By the time babies are 9 or 10 months old, they’re usually able make their way around the room in some fashion — creeping, crawling, or cruising (walking with the furniture’s assistance). By 12 months, many babies have risen to their feet and can stand and even walk.
Your baby has started using objects as tools, pushing a ball with a stick or chasing the carrots around his plate with a spoon. He’s also more interested in interactive toys and games. Tickle him and let him tickle you back. Talk on the phone and then pass it off to him so he can babble, then hand it back to you for another round.
His problem-solving skills are improving and now he’ll take the lid off a clear container to get the toy he sees inside rather than trying to reach through it. And he’s beginning to understand words and recognize the names of familiar objects.

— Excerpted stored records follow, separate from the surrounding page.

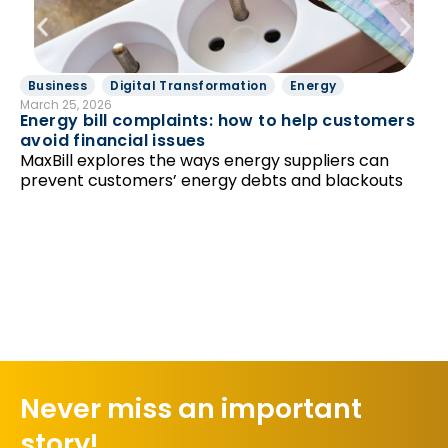
Business
Digital Transformation
Energy
B
March 25, 2026
Feb
Energy bill complaints: how to help customers
To
avoid financial issues
sy
MaxBill explores the ways energy suppliers can
ta
prevent customers’ energy debts and blackouts
Never miss an important
story!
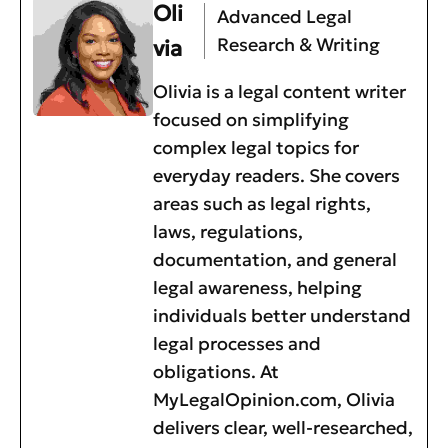
Oli
Advanced Legal
Research & Writing
via
Olivia is a legal content writer
focused on simplifying
complex legal topics for
everyday readers. She covers
areas such as legal rights,
laws, regulations,
documentation, and general
legal awareness, helping
individuals better understand
legal processes and
obligations. At
MyLegalOpinion.com, Olivia
delivers clear, well-researched,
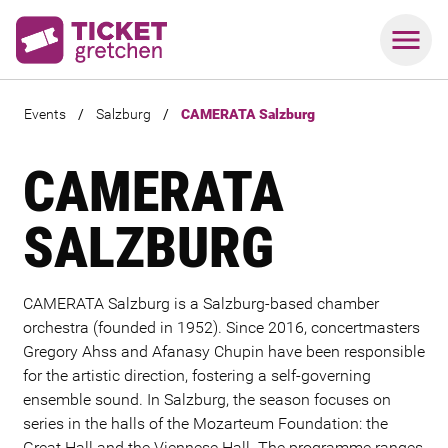
Events
/
Salzburg
/
CAMERATA Salzburg
CAMERATA
SALZBURG
CAMERATA Salzburg is a Salzburg-based chamber
orchestra (founded in 1952). Since 2016, concertmasters
Gregory Ahss and
Afanasy Chupin
have been responsible
for the artistic direction, fostering a self-governing
ensemble sound. In Salzburg, the season focuses on
series in the halls of the Mozarteum Foundation: the
Great Hall and the Viennese Hall. The programme ranges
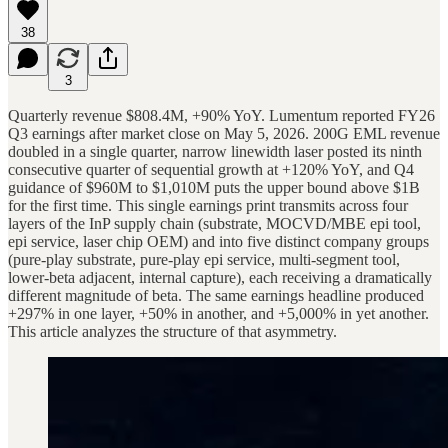
38
3
Quarterly revenue $808.4M, +90% YoY. Lumentum reported FY26
Q3 earnings after market close on May 5, 2026. 200G EML revenue
doubled in a single quarter, narrow linewidth laser posted its ninth
consecutive quarter of sequential growth at +120% YoY, and Q4
guidance of $960M to $1,010M puts the upper bound above $1B
for the first time. This single earnings print transmits across four
layers of the InP supply chain (substrate, MOCVD/MBE epi tool,
epi service, laser chip OEM) and into five distinct company groups
(pure-play substrate, pure-play epi service, multi-segment tool,
lower-beta adjacent, internal capture), each receiving a dramatically
different magnitude of beta. The same earnings headline produced
+297% in one layer, +50% in another, and +5,000% in yet another.
This article analyzes the structure of that asymmetry.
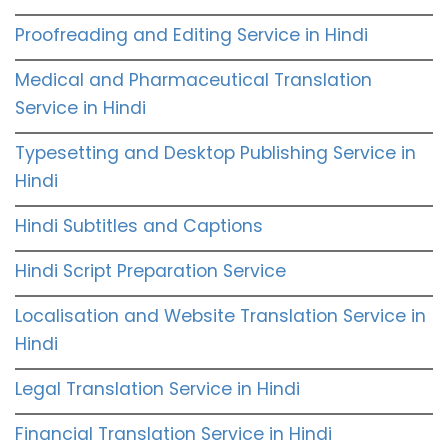
Proofreading and Editing Service in Hindi
Medical and Pharmaceutical Translation
Service in Hindi
Typesetting and Desktop Publishing Service in
Hindi
Hindi Subtitles and Captions
Hindi Script Preparation Service
Localisation and Website Translation Service in
Hindi
Legal Translation Service in Hindi
Financial Translation Service in Hindi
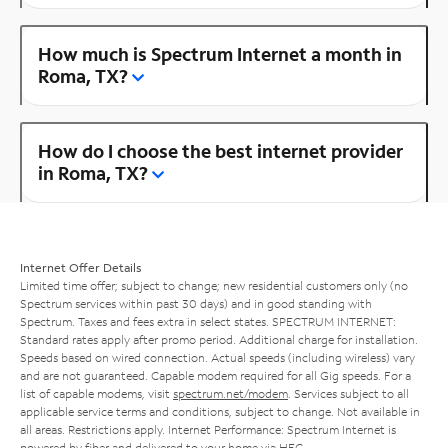
How much is Spectrum Internet a month in
Roma, TX?
How do I choose the best internet provider
in Roma, TX?
Internet Offer Details
Limited time offer; subject to change; new residential customers only (no
Spectrum services within past 30 days) and in good standing with
Spectrum. Taxes and fees extra in select states. SPECTRUM INTERNET:
Standard rates apply after promo period. Additional charge for installation.
Speeds based on wired connection. Actual speeds (including wireless) vary
and are not guaranteed. Capable modem required for all Gig speeds. For a
list of capable modems, visit
spectrum.net/modem
. Services subject to all
applicable service terms and conditions, subject to change. Not available in
all areas. Restrictions apply. Internet Performance: Spectrum Internet is
powered by fiber and delivered to your home via HFC.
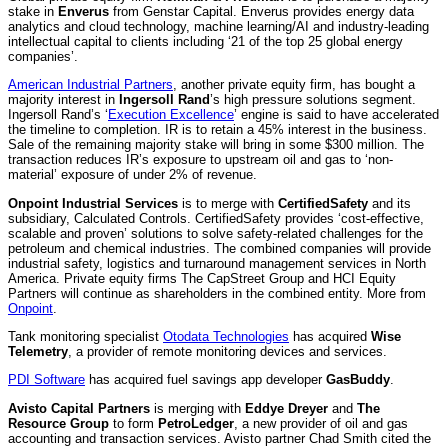
stake in
Enverus
from Genstar Capital. Enverus provides energy data
analytics and cloud technology, machine learning/AI and industry-leading
intellectual capital to clients including ‘21 of the top 25 global energy
companies’.
American Industrial Partners
, another private equity firm, has bought a
majority interest in
Ingersoll Rand
’s high pressure solutions segment.
Ingersoll Rand’s ‘
Execution Excellence
’ engine is said to have accelerated
the timeline to completion. IR is to retain a 45% interest in the business.
Sale of the remaining majority stake will bring in some $300 million. The
transaction reduces IR’s exposure to upstream oil and gas to ‘non-
material’ exposure of under 2% of revenue.
Onpoint Industrial Services
is to merge with
CertifiedSafety
and its
subsidiary, Calculated Controls. CertifiedSafety provides ‘cost-effective,
scalable and proven’ solutions to solve safety-related challenges for the
petroleum and chemical industries. The combined companies will provide
industrial safety, logistics and turnaround management services in North
America. Private equity firms The CapStreet Group and HCI Equity
Partners will continue as shareholders in the combined entity. More from
Onpoint
.
Tank monitoring specialist
Otodata Technologies
has acquired
Wise
Telemetry
, a provider of remote monitoring devices and services.
PDI Software
has acquired fuel savings app developer
GasBuddy
.
Avisto Capital Partners
is merging with
Eddye Dreyer
and
The
Resource Group
to form
PetroLedger
, a new provider of oil and gas
accounting and transaction services. Avisto partner Chad Smith cited the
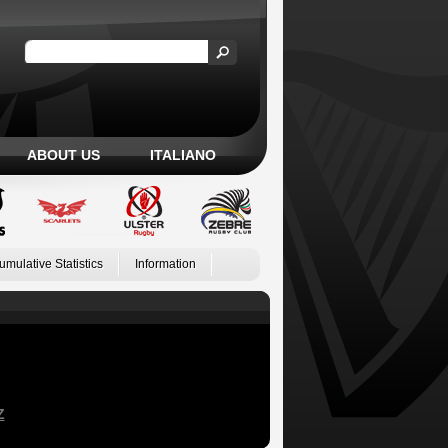
ABOUT US
ITALIANO
umulative Statistics
Information
Z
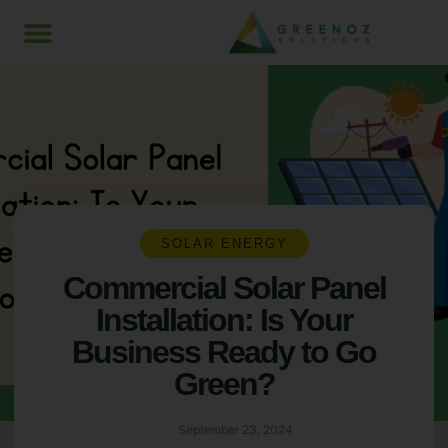
SOLAR ENERGY
Commercial Solar Panel
Installation: Is Your
Business Ready to Go
Green?
September 23, 2024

On all fours or on two feet, giddy with the freedom of movement and mobility, a baby at this age will want move, grab, and get to whatever used to be out of reach.
Push toys: Push toys give your toddler a chance to exercise his new walking skills. Choose a push toy, like a wagon, that is heavily weighted so your baby can lean into it, and take a lap or two around the living room. (Most babies this age are still too young for pull toys, which are better for slightly advanced walkers who can look behind them as they move forward.) Newfound mobility is a heady experience. But even after the novelty of walking wears off, your baby will enjoy pushing and pulling toys for months to come.
Shape sorters: Trying to figure out why the square block won’t go through the round opening is a nice challenge for early problem-solvers. This is one of those toys that fascinate, and only occasionally frustrate, babies this age.
Toy telephone: Babies love to imitate their parents. Even if he can’t say much yet, a baby will try to communicate by holding the receiver and pushing buttons. The more realistic the phone, the better.
Books: At this age, children are particularly intrigued by baby books with flaps that open, textures that can be rubbed, and bunnies that need patting.
Blocks: Blocks give him the chance to practice the art of stacking. He can probably stack three or four at this point, so the subsequent crash is gratifying.
Pail and shovel: These tools come in handy when your baby’s all-time favorite activity is filling and dumping, filling and dumping. Take these along to the sandbox, or out to the park and your baby will stay contented and busy for some time.